# WHAT IS NEEDED
Reproduce the records, everything from the line containing "country: IL" down to the line containing "city: Georgetown", and leave the pictures out of your answer.

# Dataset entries
>> Begin

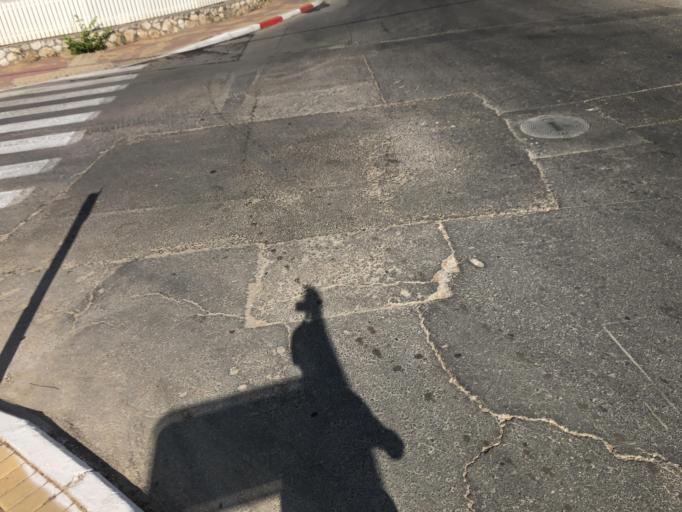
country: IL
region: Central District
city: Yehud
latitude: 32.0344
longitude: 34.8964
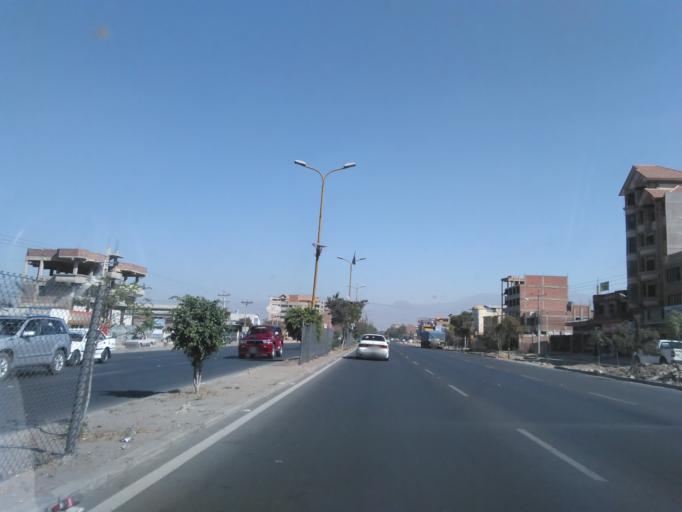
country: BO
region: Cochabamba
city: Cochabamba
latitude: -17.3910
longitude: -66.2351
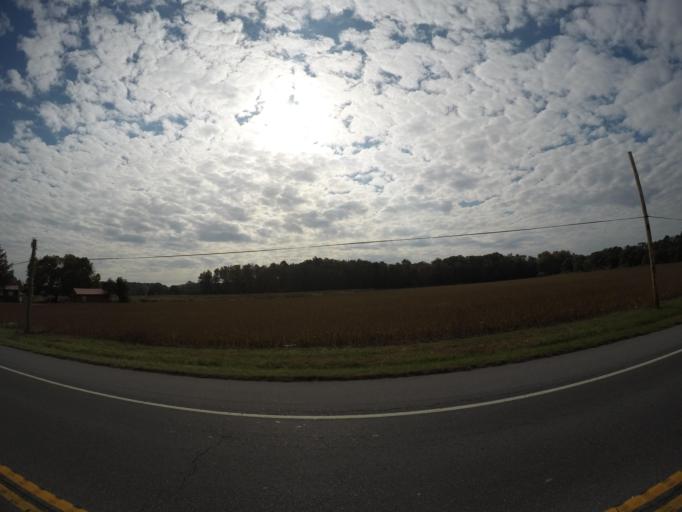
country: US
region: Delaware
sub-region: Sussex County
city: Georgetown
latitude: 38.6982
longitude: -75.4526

>> End
>> Begin

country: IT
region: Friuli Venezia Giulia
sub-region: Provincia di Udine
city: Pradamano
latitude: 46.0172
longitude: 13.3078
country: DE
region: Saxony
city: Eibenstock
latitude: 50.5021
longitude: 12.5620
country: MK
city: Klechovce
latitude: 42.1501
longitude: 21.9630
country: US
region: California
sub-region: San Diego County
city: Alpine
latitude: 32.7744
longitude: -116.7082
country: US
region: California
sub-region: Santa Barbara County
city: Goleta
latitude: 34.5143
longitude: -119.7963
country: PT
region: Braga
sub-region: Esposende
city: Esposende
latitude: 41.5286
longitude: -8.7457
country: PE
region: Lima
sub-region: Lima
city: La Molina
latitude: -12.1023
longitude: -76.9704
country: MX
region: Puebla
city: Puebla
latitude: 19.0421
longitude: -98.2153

>> End

# WRITTEN ANSWER
country: IL
region: Central District
city: Yehud
latitude: 32.0344
longitude: 34.8964
country: BO
region: Cochabamba
city: Cochabamba
latitude: -17.3910
longitude: -66.2351
country: US
region: Delaware
sub-region: Sussex County
city: Georgetown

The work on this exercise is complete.